Each side is bitterly cataloguing the other's perceived betrayals: Israel wants to talk to Ms Albright about the exaggerated size of the Palestinian police force, and the alleged personal involvement in anti-Israel violence of Mr Arafat's Gaza police chief. The Palestinians are anxious that she hold Mr Netanyahu to Oslo's schedule of West Bank troop withdrawals, Gaza port openings, and so on.

But if Ms Albright is to live up to her robust reputation, and make her mark in a region that desperately needs her intervention, she will steer away from the details and instead hammer home to Mr Arafat and Mr Netanyahu that, for all their mutual personal distaste and mistrust, only they can steer the Middle East away from its current decline into massive bloodshed.

The truth is that, despite all the rhetoric and the violence of the extremists on both sides, most Israelis and Palestinians are still committed to co-existence. Most Israelis and Palestinians, if the opinion polls are to be believed, are ready to accept a final peace deal that takes Israel back to something like its pre-1967 borders, with minor territorial adjustments to encompass a proportion of the settlers, and some kind of creative solution to meet Palestinian claims to sovereignty in East Jerusalem.

The second-term Clinton administration has so far proved reluctant to press Israel or the Palestinians. Mr Clinton is clearly anxious to avoid costing his VicePresident, Mr Al Gore, the support of American Jewry in his planned presidential campaign.
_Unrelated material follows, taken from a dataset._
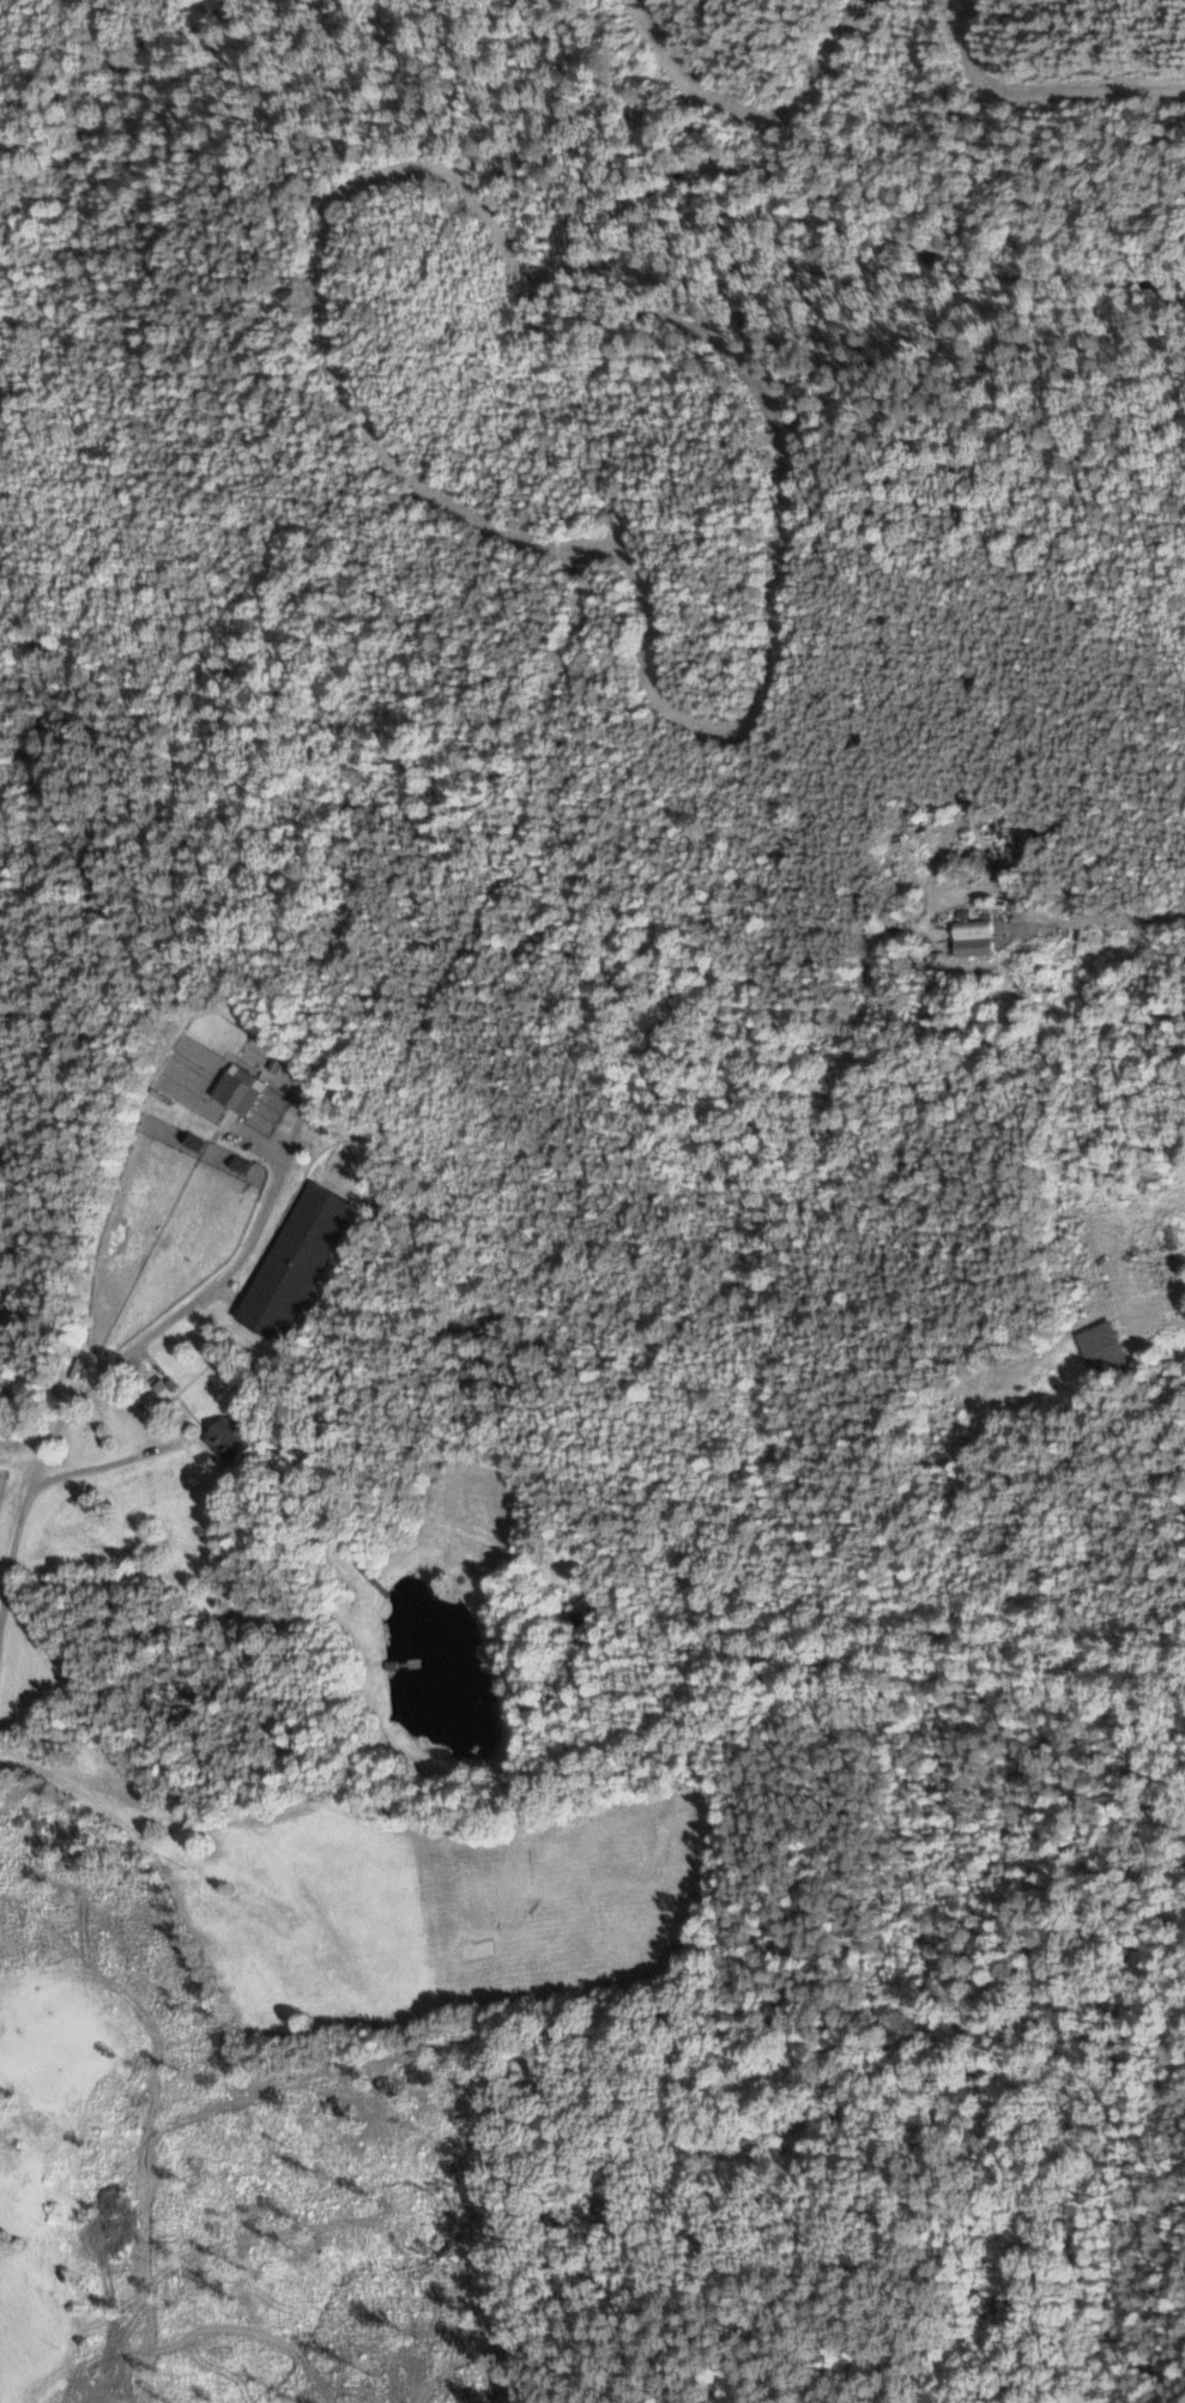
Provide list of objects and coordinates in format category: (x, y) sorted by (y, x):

But American Jews won't greatly thank him for failing to prevent the Middle East's slide toward open conflict.

And that is the stark alternative to a resuscitated peace process. Egypt's President Hosni Mubarak hinted as much in a letter to Mr Netanyahu published here yesterday, warning: "All that was built by the last Israeli government is going down the drain."

With no co-operation whatsoever at present, it will not take much to plunge the sides into fullscale confrontation.

Indeed, had last Thursday's three suicide bombers self-detonated inside rather than outside the cafes on Jerusalem's BenYehuda Street, and killed 50 rather than five Israelis, it is hard to believe that Mr Netanyahu would have resisted the pressure to send his troops Hamas-hunting in Arafat territory, and still harder to envisage the Palestinian police force swallowing such an incursion without a forceful response.

Ms Albright's officials might insist that a dramatic breakthrough is only a remote possibility on this visit. But without such a breakthrough, it will be the extremists who set the tone for the Middle East in the coming years.